◆ Records to process ◆
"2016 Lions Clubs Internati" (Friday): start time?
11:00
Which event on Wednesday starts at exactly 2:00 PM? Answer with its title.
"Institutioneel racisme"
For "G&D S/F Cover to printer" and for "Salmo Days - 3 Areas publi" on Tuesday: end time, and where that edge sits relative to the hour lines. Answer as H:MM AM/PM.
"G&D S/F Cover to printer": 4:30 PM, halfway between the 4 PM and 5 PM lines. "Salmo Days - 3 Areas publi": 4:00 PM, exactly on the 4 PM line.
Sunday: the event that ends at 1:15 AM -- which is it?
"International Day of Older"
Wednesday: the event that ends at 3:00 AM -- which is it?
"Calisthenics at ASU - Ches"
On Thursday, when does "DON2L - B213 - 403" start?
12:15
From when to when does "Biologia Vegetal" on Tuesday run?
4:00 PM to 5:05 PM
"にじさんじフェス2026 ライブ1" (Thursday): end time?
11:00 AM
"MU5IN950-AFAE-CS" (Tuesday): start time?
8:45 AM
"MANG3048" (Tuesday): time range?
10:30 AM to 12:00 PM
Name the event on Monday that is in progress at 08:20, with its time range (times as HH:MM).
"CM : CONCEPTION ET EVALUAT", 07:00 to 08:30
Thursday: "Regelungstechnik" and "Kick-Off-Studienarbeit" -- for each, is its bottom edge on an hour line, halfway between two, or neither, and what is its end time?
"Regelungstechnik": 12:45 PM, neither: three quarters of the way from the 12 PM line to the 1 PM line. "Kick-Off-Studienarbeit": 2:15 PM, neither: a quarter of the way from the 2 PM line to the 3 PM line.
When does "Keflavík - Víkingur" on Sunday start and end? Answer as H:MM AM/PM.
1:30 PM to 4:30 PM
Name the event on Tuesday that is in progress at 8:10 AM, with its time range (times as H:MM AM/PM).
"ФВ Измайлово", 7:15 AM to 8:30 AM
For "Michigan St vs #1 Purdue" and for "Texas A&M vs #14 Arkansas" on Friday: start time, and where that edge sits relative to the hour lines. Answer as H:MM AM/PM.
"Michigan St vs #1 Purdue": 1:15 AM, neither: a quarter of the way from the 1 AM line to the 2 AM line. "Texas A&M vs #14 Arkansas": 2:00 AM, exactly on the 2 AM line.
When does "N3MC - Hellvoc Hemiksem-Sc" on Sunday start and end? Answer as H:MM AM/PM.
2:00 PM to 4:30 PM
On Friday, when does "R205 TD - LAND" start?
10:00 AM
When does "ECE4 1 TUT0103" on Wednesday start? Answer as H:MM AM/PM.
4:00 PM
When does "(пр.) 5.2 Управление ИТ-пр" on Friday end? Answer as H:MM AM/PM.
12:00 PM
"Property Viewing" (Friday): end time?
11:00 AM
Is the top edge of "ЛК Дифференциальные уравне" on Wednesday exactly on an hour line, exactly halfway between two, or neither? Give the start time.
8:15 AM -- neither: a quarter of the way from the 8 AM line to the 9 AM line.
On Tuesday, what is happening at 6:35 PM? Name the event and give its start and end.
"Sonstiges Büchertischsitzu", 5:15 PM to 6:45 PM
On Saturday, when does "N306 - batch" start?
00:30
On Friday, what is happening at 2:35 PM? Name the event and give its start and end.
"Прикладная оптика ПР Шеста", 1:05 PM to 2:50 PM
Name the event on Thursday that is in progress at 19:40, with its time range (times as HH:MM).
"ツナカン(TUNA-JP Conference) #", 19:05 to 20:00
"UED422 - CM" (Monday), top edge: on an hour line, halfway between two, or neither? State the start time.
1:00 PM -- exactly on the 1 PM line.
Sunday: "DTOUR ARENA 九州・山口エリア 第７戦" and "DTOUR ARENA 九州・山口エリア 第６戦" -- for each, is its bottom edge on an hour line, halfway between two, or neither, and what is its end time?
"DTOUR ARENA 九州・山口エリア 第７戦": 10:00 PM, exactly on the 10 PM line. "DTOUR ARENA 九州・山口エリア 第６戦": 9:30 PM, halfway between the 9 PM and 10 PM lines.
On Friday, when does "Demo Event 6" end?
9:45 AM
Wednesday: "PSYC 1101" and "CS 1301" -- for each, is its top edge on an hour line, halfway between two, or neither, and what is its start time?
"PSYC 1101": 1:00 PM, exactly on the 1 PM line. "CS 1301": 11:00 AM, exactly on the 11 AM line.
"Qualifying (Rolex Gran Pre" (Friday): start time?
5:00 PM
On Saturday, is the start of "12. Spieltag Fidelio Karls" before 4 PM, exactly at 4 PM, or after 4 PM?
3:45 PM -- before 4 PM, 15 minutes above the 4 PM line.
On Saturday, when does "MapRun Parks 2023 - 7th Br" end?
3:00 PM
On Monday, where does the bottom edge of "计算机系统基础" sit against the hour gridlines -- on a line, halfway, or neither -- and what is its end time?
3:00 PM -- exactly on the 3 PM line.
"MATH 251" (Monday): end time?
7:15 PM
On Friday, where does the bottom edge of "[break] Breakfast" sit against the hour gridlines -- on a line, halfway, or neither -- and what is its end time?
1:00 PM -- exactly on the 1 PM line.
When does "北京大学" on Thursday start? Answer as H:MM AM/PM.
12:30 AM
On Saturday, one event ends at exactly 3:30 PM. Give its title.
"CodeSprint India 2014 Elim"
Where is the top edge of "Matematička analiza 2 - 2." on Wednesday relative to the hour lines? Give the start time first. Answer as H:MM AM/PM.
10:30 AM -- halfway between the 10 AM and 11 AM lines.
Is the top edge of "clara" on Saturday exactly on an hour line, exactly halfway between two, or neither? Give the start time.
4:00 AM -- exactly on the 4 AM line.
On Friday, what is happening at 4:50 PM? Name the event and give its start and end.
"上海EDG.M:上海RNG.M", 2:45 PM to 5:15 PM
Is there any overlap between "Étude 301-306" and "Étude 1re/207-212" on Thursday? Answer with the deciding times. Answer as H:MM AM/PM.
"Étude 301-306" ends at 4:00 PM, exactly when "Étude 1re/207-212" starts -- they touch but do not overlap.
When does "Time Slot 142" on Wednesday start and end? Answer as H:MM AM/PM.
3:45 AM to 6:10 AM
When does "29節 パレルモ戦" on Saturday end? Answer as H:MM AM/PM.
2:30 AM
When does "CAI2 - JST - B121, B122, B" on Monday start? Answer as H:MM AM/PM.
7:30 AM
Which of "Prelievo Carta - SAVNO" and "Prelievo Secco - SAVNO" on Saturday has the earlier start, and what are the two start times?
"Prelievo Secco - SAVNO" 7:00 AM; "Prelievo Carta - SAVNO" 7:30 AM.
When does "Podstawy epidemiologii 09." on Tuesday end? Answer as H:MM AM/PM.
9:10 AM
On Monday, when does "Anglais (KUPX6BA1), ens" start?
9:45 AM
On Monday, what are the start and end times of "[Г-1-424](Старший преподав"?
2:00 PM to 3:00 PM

◆ What the exercise asks ◆
Reproduce all of the material above, line by line, without changing anything.

◆ Full solution ◆
"2016 Lions Clubs Internati" (Friday): start time?
11:00
Which event on Wednesday starts at exactly 2:00 PM? Answer with its title.
"Institutioneel racisme"
For "G&D S/F Cover to printer" and for "Salmo Days - 3 Areas publi" on Tuesday: end time, and where that edge sits relative to the hour lines. Answer as H:MM AM/PM.
"G&D S/F Cover to printer": 4:30 PM, halfway between the 4 PM and 5 PM lines. "Salmo Days - 3 Areas publi": 4:00 PM, exactly on the 4 PM line.
Sunday: the event that ends at 1:15 AM -- which is it?
"International Day of Older"
Wednesday: the event that ends at 3:00 AM -- which is it?
"Calisthenics at ASU - Ches"
On Thursday, when does "DON2L - B213 - 403" start?
12:15
From when to when does "Biologia Vegetal" on Tuesday run?
4:00 PM to 5:05 PM
"にじさんじフェス2026 ライブ1" (Thursday): end time?
11:00 AM
"MU5IN950-AFAE-CS" (Tuesday): start time?
8:45 AM
"MANG3048" (Tuesday): time range?
10:30 AM to 12:00 PM
Name the event on Monday that is in progress at 08:20, with its time range (times as HH:MM).
"CM : CONCEPTION ET EVALUAT", 07:00 to 08:30
Thursday: "Regelungstechnik" and "Kick-Off-Studienarbeit" -- for each, is its bottom edge on an hour line, halfway between two, or neither, and what is its end time?
"Regelungstechnik": 12:45 PM, neither: three quarters of the way from the 12 PM line to the 1 PM line. "Kick-Off-Studienarbeit": 2:15 PM, neither: a quarter of the way from the 2 PM line to the 3 PM line.
When does "Keflavík - Víkingur" on Sunday start and end? Answer as H:MM AM/PM.
1:30 PM to 4:30 PM
Name the event on Tuesday that is in progress at 8:10 AM, with its time range (times as H:MM AM/PM).
"ФВ Измайлово", 7:15 AM to 8:30 AM
For "Michigan St vs #1 Purdue" and for "Texas A&M vs #14 Arkansas" on Friday: start time, and where that edge sits relative to the hour lines. Answer as H:MM AM/PM.
"Michigan St vs #1 Purdue": 1:15 AM, neither: a quarter of the way from the 1 AM line to the 2 AM line. "Texas A&M vs #14 Arkansas": 2:00 AM, exactly on the 2 AM line.
When does "N3MC - Hellvoc Hemiksem-Sc" on Sunday start and end? Answer as H:MM AM/PM.
2:00 PM to 4:30 PM
On Friday, when does "R205 TD - LAND" start?
10:00 AM
When does "ECE4 1 TUT0103" on Wednesday start? Answer as H:MM AM/PM.
4:00 PM
When does "(пр.) 5.2 Управление ИТ-пр" on Friday end? Answer as H:MM AM/PM.
12:00 PM
"Property Viewing" (Friday): end time?
11:00 AM
Is the top edge of "ЛК Дифференциальные уравне" on Wednesday exactly on an hour line, exactly halfway between two, or neither? Give the start time.
8:15 AM -- neither: a quarter of the way from the 8 AM line to the 9 AM line.
On Tuesday, what is happening at 6:35 PM? Name the event and give its start and end.
"Sonstiges Büchertischsitzu", 5:15 PM to 6:45 PM
On Saturday, when does "N306 - batch" start?
00:30
On Friday, what is happening at 2:35 PM? Name the event and give its start and end.
"Прикладная оптика ПР Шеста", 1:05 PM to 2:50 PM
Name the event on Thursday that is in progress at 19:40, with its time range (times as HH:MM).
"ツナカン(TUNA-JP Conference) #", 19:05 to 20:00
"UED422 - CM" (Monday), top edge: on an hour line, halfway between two, or neither? State the start time.
1:00 PM -- exactly on the 1 PM line.
Sunday: "DTOUR ARENA 九州・山口エリア 第７戦" and "DTOUR ARENA 九州・山口エリア 第６戦" -- for each, is its bottom edge on an hour line, halfway between two, or neither, and what is its end time?
"DTOUR ARENA 九州・山口エリア 第７戦": 10:00 PM, exactly on the 10 PM line. "DTOUR ARENA 九州・山口エリア 第６戦": 9:30 PM, halfway between the 9 PM and 10 PM lines.
On Friday, when does "Demo Event 6" end?
9:45 AM
Wednesday: "PSYC 1101" and "CS 1301" -- for each, is its top edge on an hour line, halfway between two, or neither, and what is its start time?
"PSYC 1101": 1:00 PM, exactly on the 1 PM line. "CS 1301": 11:00 AM, exactly on the 11 AM line.
"Qualifying (Rolex Gran Pre" (Friday): start time?
5:00 PM
On Saturday, is the start of "12. Spieltag Fidelio Karls" before 4 PM, exactly at 4 PM, or after 4 PM?
3:45 PM -- before 4 PM, 15 minutes above the 4 PM line.
On Saturday, when does "MapRun Parks 2023 - 7th Br" end?
3:00 PM
On Monday, where does the bottom edge of "计算机系统基础" sit against the hour gridlines -- on a line, halfway, or neither -- and what is its end time?
3:00 PM -- exactly on the 3 PM line.
"MATH 251" (Monday): end time?
7:15 PM
On Friday, where does the bottom edge of "[break] Breakfast" sit against the hour gridlines -- on a line, halfway, or neither -- and what is its end time?
1:00 PM -- exactly on the 1 PM line.
When does "北京大学" on Thursday start? Answer as H:MM AM/PM.
12:30 AM
On Saturday, one event ends at exactly 3:30 PM. Give its title.
"CodeSprint India 2014 Elim"
Where is the top edge of "Matematička analiza 2 - 2." on Wednesday relative to the hour lines? Give the start time first. Answer as H:MM AM/PM.
10:30 AM -- halfway between the 10 AM and 11 AM lines.
Is the top edge of "clara" on Saturday exactly on an hour line, exactly halfway between two, or neither? Give the start time.
4:00 AM -- exactly on the 4 AM line.
On Friday, what is happening at 4:50 PM? Name the event and give its start and end.
"上海EDG.M:上海RNG.M", 2:45 PM to 5:15 PM
Is there any overlap between "Étude 301-306" and "Étude 1re/207-212" on Thursday? Answer with the deciding times. Answer as H:MM AM/PM.
"Étude 301-306" ends at 4:00 PM, exactly when "Étude 1re/207-212" starts -- they touch but do not overlap.
When does "Time Slot 142" on Wednesday start and end? Answer as H:MM AM/PM.
3:45 AM to 6:10 AM
When does "29節 パレルモ戦" on Saturday end? Answer as H:MM AM/PM.
2:30 AM
When does "CAI2 - JST - B121, B122, B" on Monday start? Answer as H:MM AM/PM.
7:30 AM
Which of "Prelievo Carta - SAVNO" and "Prelievo Secco - SAVNO" on Saturday has the earlier start, and what are the two start times?
"Prelievo Secco - SAVNO" 7:00 AM; "Prelievo Carta - SAVNO" 7:30 AM.
When does "Podstawy epidemiologii 09." on Tuesday end? Answer as H:MM AM/PM.
9:10 AM
On Monday, when does "Anglais (KUPX6BA1), ens" start?
9:45 AM
On Monday, what are the start and end times of "[Г-1-424](Старший преподав"?
2:00 PM to 3:00 PM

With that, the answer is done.